TEXT PROVIDED ▸
*** Begin section ***
The Nokia Corporation has a nine member Board of Directors – eight independent directors and an inside Chairman. The eight independent directors come from various disciplines; there is one woman on the board. The biographies of the board members are presented in the appendix.

  • Chairman JORMA OLLILA

  • Vice Chairman PAUL J. COLLINS

  • GEORG EHRNROOTH, Board Member since 2000

  • DANIEL R. HESSE, Board Member since 2005

  • DR. BENGT HOLMSTROM, Board Member since 1999

  • PER KARLSSON, Board member since 2002

  • DAME MARJORIE SCARDINO, Board Member since 2001

  • KEIJO SUILA, Board Member since 2006

  • VESA VAINIO, Board Member since 1993

The operations of the company are managed under the direction of the Board of Directors, within the framework set by the Finnish Companies Act and our articles of association and the complementary Corporate Governance Guidelines and related charters as adopted by the Board.
*** End section ***
THINGS TO DO ▸
[1] From the Nokia board text, extract the passage between "The Nokia Corporation" and "in the appendix.", inclusive.
[2] According to the Nokia board text, in what year did Vesa Vainio become a board member?
[3] Summarize the Nokia board text in two sentences.
The data after this point comes from a separate source.

DATA LISTING ▸
*** Begin section ***
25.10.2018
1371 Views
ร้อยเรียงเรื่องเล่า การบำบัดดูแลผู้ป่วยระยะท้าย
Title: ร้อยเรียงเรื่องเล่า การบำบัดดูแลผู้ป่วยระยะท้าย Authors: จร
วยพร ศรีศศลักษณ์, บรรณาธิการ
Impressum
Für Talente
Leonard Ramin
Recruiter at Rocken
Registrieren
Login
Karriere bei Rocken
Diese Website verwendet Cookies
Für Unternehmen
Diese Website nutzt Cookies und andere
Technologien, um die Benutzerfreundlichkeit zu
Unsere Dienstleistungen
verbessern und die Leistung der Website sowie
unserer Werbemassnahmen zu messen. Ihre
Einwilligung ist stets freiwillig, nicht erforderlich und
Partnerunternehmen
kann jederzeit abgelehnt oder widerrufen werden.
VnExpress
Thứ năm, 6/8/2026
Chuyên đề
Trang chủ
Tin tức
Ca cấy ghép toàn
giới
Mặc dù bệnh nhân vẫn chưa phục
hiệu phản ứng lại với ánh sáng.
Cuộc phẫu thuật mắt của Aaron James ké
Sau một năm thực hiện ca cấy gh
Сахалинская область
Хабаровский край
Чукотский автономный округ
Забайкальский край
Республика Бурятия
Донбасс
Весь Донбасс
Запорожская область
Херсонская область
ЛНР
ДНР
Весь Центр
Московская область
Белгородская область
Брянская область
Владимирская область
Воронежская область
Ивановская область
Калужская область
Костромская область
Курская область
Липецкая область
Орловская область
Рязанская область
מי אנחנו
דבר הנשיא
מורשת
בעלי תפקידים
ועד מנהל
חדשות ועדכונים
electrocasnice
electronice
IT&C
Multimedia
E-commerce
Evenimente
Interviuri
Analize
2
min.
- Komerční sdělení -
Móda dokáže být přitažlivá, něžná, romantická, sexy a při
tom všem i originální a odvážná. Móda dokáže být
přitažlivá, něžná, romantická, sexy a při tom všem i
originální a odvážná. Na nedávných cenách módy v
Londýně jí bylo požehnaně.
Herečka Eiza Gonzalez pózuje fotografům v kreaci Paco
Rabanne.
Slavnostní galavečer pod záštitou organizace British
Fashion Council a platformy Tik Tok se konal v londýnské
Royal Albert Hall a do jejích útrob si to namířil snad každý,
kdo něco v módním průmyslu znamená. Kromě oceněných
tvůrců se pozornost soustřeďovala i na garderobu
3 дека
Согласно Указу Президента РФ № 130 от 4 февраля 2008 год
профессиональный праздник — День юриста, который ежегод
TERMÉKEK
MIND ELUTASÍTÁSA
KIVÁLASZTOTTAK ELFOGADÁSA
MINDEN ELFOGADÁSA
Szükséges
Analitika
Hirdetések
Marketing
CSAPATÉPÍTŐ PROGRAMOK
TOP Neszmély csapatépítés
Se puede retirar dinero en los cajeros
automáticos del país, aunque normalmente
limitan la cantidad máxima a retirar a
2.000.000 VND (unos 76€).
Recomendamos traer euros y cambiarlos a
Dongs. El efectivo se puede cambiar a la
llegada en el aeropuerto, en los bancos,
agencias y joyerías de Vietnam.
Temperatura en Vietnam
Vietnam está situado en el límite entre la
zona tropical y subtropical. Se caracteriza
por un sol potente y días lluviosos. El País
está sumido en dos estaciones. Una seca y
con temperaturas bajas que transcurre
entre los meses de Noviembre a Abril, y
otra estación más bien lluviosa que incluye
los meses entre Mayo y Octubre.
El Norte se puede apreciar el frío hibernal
*** End section ***
SOLUTIONS TO EACH TASK ▸
[1]
The Nokia Corporation has a nine member Board of Directors – eight independent directors and an inside Chairman. The eight independent directors come from various disciplines; there is one woman on the board. The biographies of the board members are presented in the appendix.

[2] 1993

[3] The Nokia Corporation has a nine-member Board of Directors made up of an inside Chairman, Jorma Ollila, and eight independent directors from various disciplines, one of whom is a woman. The company's operations are managed under the Board's direction within the framework of the Finnish Companies Act, the articles of association, and the Corporate Governance Guidelines and related charters adopted by the Board.